Catatonic syndrome: From detection to therapy
- PMID: 27216588
- DOI: 10.1016/j.encep.2015.09.008
Catatonic syndrome: From detection to therapy
Abstract
Introduction: Catatonia is a psychomotor syndrome which can include motor, mental, behavioral and vegetative symptoms. Exclusively associated with schizophrenia until the 1970s, catatonia still remains an under-diagnosed syndrome with significant morbidity and mortality.
Literature findings: As a result of its different forms and developments, catatonic syndrome can be associated with many organic and psychiatric etiologies and confused with a variety of diagnoses. In addition to its organic complications, malignant catatonia can also be extremely severe. Several diagnostic scales are described, those of Bush and Peralta being the most widely used. Despite the recent development of the DSM-5, we can regret the lack of progress in the international classifications concerning both the recognition of the etiological diversity of this syndrome and in the clinical and therapeutic approaches to it. The diagnosis is based solely on clinical data, and needs to be completed by information from paraclinical settings, particularly with respect to detecting organic etiology. The first-line treatment is still based on the use of certain benzodiazepines or benzodiazepine-like agents such as lorazepam, diazepam and zolpidem. If the first or second line fails, or in case of malignant catatonia, electroconvulsive therapy is recommended. For the periodic form, no large-sample study has been performed on long-term treatment. A few case reports suggest the use of lithium in periodic catatonia, specifically to prevent recurrent episodes or at least to extend the inter-episode intervals. Other studies are in favor of the use of benzodiazepines, with disagreement between gradual discontinuation and long-term treatment. Concerning the management of catatonia in patients with schizophrenia, for whom first-line benzodiazepines are often insufficient, certain atypical antipsychotics such as clozapine or quetiapine appear efficient. These data are also applicable to children and adolescents.
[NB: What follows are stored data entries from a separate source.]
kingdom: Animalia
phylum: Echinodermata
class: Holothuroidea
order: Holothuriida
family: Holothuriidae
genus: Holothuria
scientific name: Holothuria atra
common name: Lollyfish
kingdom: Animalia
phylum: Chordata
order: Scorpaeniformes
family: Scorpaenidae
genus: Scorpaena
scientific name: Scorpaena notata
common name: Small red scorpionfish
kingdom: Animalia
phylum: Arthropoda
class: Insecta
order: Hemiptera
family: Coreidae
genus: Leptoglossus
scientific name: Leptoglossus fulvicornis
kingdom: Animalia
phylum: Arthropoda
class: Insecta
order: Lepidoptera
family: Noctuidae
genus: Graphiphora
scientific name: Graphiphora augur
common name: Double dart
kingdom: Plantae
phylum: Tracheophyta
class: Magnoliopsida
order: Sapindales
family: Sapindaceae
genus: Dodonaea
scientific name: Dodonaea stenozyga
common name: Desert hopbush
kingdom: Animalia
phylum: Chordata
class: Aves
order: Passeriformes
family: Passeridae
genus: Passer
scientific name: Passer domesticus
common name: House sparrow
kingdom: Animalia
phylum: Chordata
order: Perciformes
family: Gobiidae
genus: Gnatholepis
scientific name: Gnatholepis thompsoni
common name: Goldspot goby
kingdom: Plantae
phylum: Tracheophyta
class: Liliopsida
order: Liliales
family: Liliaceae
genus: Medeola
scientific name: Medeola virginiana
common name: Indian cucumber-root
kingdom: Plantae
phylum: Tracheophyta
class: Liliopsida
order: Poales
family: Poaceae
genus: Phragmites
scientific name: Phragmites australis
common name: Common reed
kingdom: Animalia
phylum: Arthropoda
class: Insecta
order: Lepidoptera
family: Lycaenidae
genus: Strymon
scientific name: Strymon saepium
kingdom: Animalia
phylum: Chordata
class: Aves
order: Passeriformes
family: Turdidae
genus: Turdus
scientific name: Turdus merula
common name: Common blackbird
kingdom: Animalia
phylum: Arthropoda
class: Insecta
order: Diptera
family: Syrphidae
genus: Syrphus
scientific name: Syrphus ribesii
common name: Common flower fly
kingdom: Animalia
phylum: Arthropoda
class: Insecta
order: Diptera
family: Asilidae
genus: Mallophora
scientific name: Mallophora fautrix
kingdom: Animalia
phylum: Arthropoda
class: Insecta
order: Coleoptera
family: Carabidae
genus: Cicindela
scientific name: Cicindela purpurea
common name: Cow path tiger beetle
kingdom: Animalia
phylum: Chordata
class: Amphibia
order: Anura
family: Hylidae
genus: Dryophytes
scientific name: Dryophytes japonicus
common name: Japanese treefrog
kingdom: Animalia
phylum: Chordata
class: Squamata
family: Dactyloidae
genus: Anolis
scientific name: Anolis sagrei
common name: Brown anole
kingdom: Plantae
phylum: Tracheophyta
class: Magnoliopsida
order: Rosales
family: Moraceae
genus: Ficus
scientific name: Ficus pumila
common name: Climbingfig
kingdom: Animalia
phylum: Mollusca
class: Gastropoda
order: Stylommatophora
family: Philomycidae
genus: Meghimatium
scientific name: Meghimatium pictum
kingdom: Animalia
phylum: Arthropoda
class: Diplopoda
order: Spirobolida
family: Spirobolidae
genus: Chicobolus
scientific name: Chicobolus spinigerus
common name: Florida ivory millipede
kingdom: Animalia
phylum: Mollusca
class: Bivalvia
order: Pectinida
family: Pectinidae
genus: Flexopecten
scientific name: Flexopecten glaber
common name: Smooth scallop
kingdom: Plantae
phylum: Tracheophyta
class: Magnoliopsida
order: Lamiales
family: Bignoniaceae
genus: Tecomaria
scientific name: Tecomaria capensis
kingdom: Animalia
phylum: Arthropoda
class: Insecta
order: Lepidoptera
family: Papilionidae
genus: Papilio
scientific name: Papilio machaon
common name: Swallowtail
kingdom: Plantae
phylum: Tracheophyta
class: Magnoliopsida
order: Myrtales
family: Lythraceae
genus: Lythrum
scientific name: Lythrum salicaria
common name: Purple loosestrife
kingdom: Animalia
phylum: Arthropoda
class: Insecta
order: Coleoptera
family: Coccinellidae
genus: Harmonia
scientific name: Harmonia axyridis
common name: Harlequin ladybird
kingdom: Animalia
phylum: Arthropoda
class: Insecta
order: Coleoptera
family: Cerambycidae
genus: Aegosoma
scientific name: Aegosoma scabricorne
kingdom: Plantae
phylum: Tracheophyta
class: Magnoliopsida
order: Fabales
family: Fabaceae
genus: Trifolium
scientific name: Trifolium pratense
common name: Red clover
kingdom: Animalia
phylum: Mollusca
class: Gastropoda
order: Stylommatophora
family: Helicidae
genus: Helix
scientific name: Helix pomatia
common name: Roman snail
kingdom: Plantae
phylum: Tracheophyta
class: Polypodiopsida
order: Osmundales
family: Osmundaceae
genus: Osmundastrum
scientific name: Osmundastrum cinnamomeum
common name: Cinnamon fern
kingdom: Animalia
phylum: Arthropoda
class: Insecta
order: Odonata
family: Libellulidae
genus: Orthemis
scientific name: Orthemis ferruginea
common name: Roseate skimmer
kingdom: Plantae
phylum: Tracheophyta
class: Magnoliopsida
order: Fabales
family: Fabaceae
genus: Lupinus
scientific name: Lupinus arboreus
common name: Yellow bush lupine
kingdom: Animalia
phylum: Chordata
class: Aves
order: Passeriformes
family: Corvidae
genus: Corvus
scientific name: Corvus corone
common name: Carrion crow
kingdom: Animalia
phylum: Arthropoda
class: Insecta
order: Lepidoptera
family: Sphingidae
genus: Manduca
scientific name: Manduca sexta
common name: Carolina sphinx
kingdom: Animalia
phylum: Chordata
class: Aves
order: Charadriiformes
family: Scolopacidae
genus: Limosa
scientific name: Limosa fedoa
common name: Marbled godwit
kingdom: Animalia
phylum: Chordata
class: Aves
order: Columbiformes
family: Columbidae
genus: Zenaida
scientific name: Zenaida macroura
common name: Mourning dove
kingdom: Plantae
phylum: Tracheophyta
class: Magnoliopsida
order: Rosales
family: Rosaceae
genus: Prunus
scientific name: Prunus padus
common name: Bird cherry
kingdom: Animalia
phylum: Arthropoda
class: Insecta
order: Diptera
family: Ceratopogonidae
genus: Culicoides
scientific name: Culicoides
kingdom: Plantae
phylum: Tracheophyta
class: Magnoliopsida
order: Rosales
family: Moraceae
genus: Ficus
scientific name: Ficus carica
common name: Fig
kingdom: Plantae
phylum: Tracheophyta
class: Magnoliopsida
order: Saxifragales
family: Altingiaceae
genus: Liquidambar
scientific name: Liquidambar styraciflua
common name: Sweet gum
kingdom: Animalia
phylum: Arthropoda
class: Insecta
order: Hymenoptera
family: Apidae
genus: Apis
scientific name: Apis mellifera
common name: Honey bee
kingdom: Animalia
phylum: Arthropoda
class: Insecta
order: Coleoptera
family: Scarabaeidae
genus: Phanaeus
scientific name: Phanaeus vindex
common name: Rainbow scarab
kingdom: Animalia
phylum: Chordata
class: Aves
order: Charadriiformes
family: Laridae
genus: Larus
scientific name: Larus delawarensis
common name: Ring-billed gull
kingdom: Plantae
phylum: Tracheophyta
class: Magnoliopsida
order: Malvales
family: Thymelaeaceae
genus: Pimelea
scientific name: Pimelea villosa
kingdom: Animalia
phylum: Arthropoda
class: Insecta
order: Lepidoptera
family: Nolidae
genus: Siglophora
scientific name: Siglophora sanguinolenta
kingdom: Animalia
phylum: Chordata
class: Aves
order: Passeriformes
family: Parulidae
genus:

Conclusion: Often neglected by practitioners, catatonic syndrome remains a common entity of which it is important to be aware, especially in case of rapid installation of the symptoms. Diagnostic scales should be used and a lorazepam test should be performed to avoid delaying the diagnosis. Second-line therapy requires further study. This concerns in particular diazepam, anti-NMDA (N-methyl-D-aspartate) and rTMS (repetitive transcranial magnetic stimulation). Some specificities of catatonia, such as the periodic form and cases in patients with schizophrenia, also require further evaluations.
Keywords: Adolescent; Adolescents; Antipsychotics; Antipsychotiques; Benzodiazepines; Benzodiazépines; Catatonia; Catatonia rating scales; Catatonie; Catatonie périodique; Children; Classification diagnostique; Diagnostic classification system; Diazepam; Diazépam; Electroconvulsive therapy; Enfant; Lorazepam; Periodic catatonia; Schizophrenia; Schizophrénie; Zolpidem; Échelles d’évaluation de la catatonie; Électroconvulsivothérapie.